Reproduce every record below word for word, leaving out the pictures.

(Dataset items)
_____

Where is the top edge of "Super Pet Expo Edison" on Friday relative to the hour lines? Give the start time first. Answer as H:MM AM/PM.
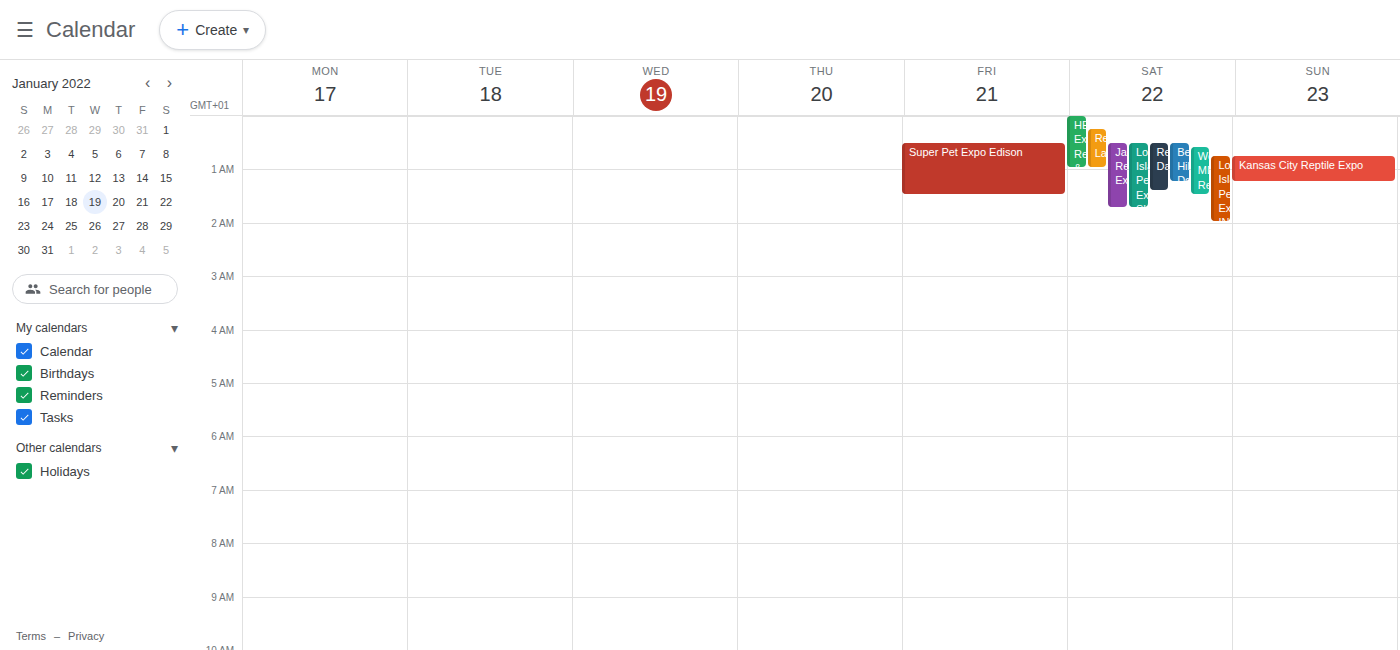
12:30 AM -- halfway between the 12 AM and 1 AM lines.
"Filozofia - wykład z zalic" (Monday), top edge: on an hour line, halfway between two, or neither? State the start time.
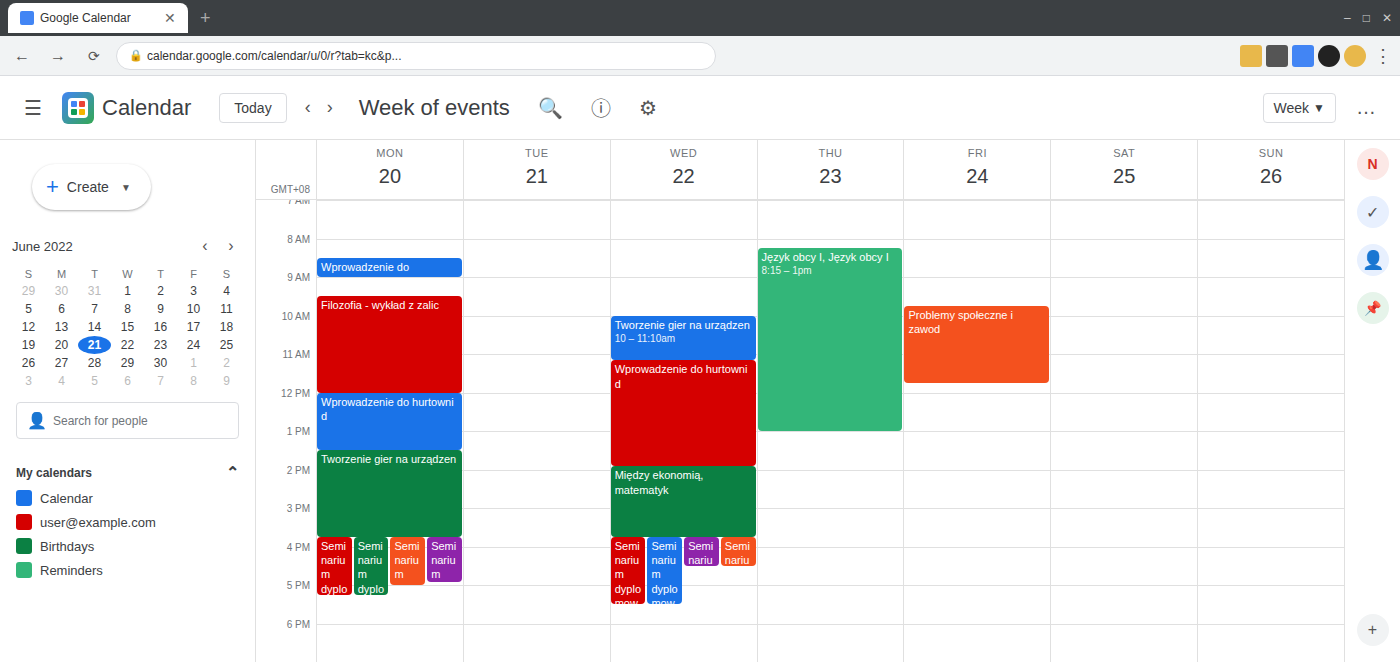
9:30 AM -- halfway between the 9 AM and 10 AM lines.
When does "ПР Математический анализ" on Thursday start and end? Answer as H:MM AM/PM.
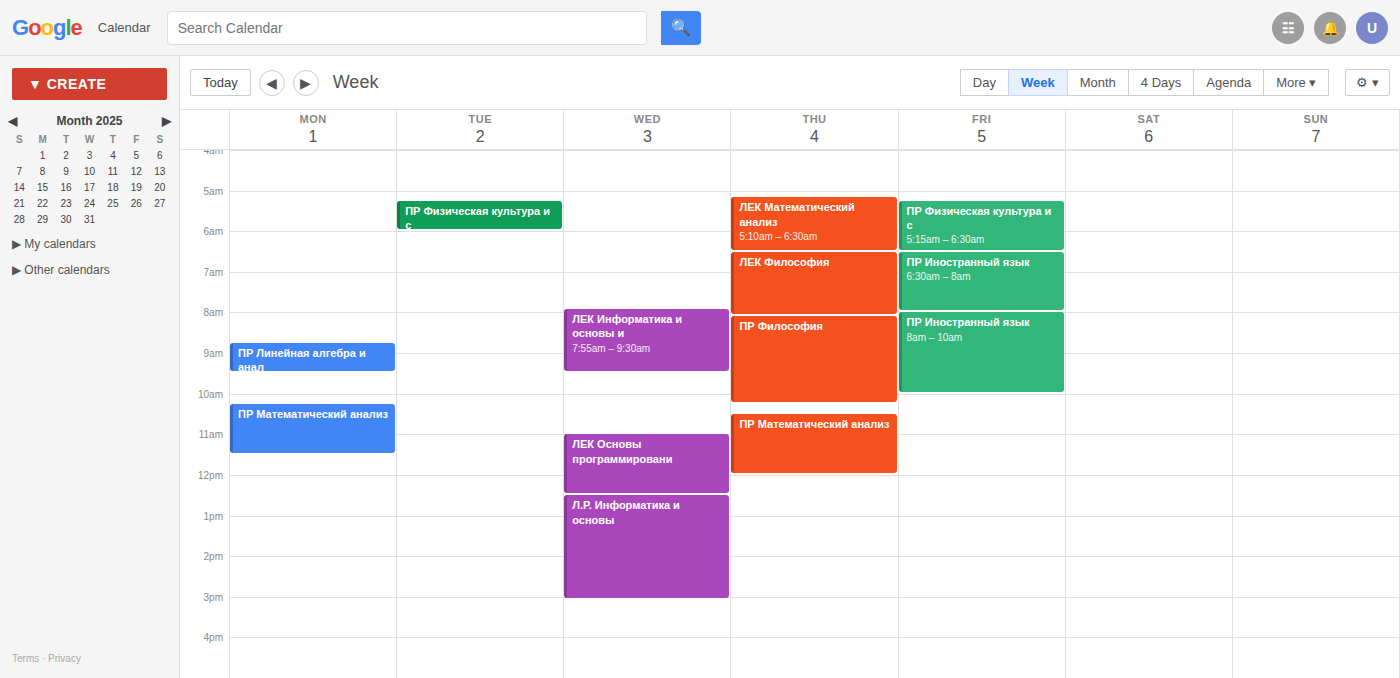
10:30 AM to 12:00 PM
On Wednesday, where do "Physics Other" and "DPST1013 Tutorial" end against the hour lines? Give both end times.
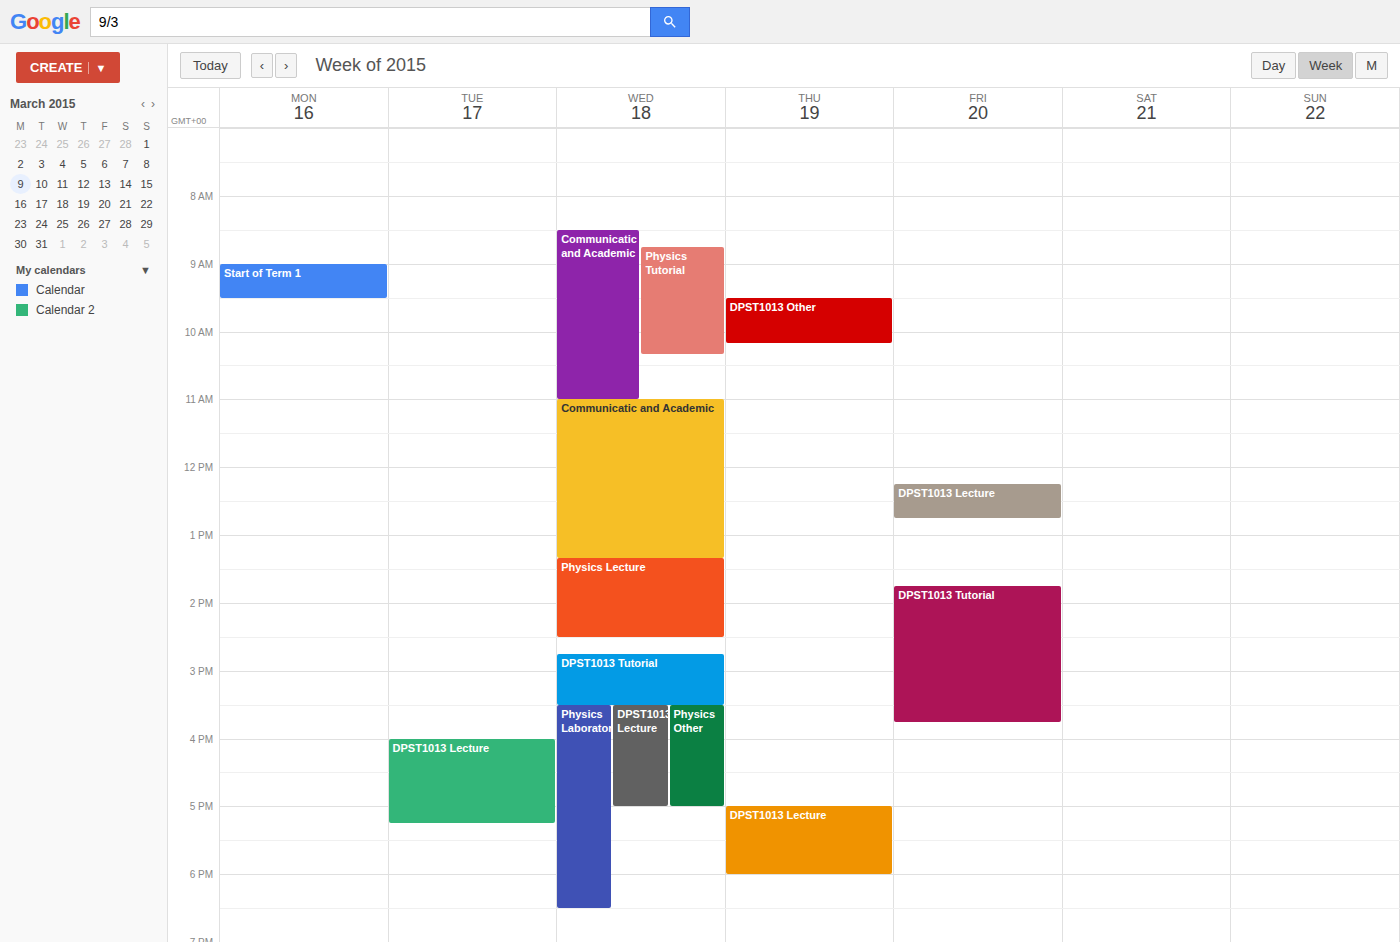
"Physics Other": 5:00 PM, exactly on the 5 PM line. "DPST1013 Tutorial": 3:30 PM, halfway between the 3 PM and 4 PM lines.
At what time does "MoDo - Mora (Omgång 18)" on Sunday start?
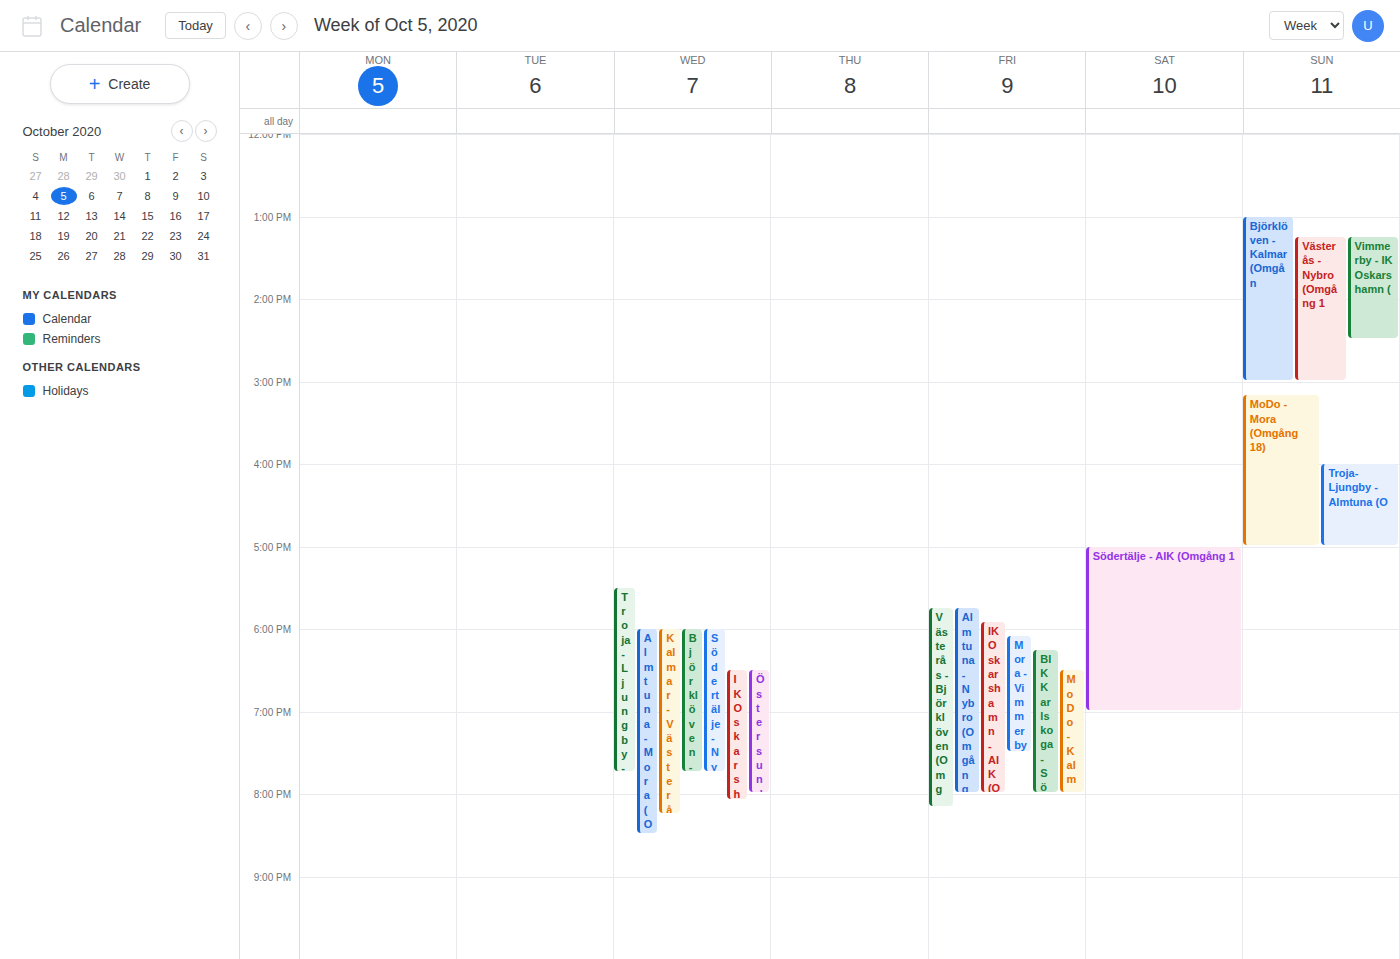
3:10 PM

_____

> Result for this exercise:
Where is the top edge of "Super Pet Expo Edison" on Friday relative to the hour lines? Give the start time first. Answer as H:MM AM/PM.
12:30 AM -- halfway between the 12 AM and 1 AM lines.
"Filozofia - wykład z zalic" (Monday), top edge: on an hour line, halfway between two, or neither? State the start time.
9:30 AM -- halfway between the 9 AM and 10 AM lines.
When does "ПР Математический анализ" on Thursday start and end? Answer as H:MM AM/PM.
10:30 AM to 12:00 PM
On Wednesday, where do "Physics Other" and "DPST1013 Tutorial" end against the hour lines? Give both end times.
"Physics Other": 5:00 PM, exactly on the 5 PM line. "DPST1013 Tutorial": 3:30 PM, halfway between the 3 PM and 4 PM lines.
At what time does "MoDo - Mora (Omgång 18)" on Sunday start?
3:10 PM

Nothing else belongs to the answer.